Mechanisms of potentiation of Angiotensin II-induced contractile response of isolated rat aorta by hydrogen peroxide and tert-butyryl hydroperoxide

OBJECTIVE: To study the mechanism involved in hydrogen peroxide (H(2)O(2)) or tert-butyl hydroperoxide (t-BHP)-induced potentiation of the Ang II-mediated contraction of isolated rat thoracic aorta. MATERIALS AND METHODS: Thoracic aorta was isolated from the Sprauge dawley rats (300-320 gm), cut spirally and response to Ang II (5 x 10(-8)M) was taken in the absence and presence of H(2)O(2) (10(-6)M) and t-BHP (10(-5)M).
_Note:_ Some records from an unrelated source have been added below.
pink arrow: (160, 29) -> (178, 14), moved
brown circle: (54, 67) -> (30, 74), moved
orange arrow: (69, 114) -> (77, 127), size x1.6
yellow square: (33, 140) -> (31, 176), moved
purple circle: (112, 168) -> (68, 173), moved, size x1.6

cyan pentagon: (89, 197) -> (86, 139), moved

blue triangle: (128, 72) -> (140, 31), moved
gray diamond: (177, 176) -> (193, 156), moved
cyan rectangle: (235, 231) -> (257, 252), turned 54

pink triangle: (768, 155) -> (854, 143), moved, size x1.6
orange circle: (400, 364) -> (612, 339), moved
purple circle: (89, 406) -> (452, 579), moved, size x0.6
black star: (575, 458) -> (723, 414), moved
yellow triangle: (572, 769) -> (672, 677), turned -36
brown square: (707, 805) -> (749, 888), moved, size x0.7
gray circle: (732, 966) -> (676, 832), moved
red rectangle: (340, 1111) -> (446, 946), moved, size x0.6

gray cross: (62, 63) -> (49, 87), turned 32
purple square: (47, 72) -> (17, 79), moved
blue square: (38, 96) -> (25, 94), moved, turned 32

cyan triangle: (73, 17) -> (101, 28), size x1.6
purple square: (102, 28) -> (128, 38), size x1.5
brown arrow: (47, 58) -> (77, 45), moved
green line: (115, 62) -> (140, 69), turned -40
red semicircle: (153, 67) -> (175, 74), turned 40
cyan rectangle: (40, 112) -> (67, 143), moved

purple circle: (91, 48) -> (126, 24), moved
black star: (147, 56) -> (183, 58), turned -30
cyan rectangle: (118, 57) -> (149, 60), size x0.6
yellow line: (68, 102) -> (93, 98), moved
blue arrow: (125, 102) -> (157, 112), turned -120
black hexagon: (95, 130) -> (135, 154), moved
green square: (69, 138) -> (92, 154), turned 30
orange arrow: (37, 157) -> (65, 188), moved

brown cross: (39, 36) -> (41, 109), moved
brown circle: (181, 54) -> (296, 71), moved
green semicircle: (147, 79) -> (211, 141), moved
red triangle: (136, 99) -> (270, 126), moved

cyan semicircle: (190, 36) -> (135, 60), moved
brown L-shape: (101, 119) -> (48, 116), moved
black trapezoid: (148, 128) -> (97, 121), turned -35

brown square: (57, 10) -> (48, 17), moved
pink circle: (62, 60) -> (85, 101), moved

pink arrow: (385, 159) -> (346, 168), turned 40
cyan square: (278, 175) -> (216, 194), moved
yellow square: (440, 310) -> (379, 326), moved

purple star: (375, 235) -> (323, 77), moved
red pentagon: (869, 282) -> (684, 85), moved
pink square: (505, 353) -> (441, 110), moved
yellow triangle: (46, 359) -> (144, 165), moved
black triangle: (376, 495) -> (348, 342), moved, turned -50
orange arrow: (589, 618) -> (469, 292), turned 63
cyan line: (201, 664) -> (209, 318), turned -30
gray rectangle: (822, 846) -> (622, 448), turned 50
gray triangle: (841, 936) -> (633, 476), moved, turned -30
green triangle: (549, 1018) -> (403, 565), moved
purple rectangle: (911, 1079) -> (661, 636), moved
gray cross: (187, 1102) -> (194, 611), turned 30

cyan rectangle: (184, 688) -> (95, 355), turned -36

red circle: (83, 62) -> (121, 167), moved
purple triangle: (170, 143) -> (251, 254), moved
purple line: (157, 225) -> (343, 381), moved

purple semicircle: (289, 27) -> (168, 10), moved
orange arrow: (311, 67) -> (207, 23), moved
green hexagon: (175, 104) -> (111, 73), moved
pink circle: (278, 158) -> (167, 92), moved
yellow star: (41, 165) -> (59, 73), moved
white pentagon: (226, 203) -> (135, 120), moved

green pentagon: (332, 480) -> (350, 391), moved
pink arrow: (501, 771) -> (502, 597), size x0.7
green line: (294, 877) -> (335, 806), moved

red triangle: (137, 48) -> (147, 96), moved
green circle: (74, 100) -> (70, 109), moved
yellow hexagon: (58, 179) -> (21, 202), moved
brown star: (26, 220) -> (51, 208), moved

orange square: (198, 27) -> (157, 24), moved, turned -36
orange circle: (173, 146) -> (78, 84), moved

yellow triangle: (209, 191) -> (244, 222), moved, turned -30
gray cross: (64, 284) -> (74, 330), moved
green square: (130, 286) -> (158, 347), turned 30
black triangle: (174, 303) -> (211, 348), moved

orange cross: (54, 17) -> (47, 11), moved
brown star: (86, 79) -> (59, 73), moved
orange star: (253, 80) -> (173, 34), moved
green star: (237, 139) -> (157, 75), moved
To explore the probable mechanism of H(2)O(2) and t-BHP-induced potentiation of Ang II-mediated contractile response, different blockers such as losartan (AT(1) receptor blocker; 1 muM), catalase (H(2)O(2) scavenger; 500 U/ml), lercanidipine (L-type calcium channel blocker; 1 muM), geinistein (tyrosine kinase inhibitor; 100 muM), and indomethacin (cyclo-oxygenase inhibitor; 10 muM) were used. RESULTS: In spiral preparation of rat thoracic aorta, H(2)O(2) (10(-6)M) and t-BHP (10(-5)M) did not produce the contraction as such. However, when they are added simultaneously with Ang II (5 x 10(-8) M), they potentiated the contractile response of the Ang II. Catalase (500 U/ml) partially antagonized the Ang-II-induced contraction, as well as antagonized the potentiation induced by H(2)O(2). Losartan (1 muM) and lercanidipine (1 muM) antagonized the Ang II-induced contractile response without affecting H(2)O(2) (10(-6)M)-mediated potentiation. Geinistein (100 muM) antagonized H(2)O(2) (10(-6)M)-mediated potentiation, but it slightly decreased the Ang II response. Losartan (1 muM) and lercanidipine (1 muM) and Geinistein (100 muM) antagonized the Ang II-induced contractile response but not t-BHP-mediated potentiation. Indomethacin antagonized t-BHP-mediated potentiation without affecting much of Ang II response. CONCLUSION: From the above-mentioned results, we can reasonably conclude that H(2)O(2) and t-BHP potentiated the contraction induced by the Ang II. H(2)O(2)-induced potentiation of Ang II response may be mediated through tyrosine kinase activation and t-BHP through the activation of cyclo-oxygenase enzyme.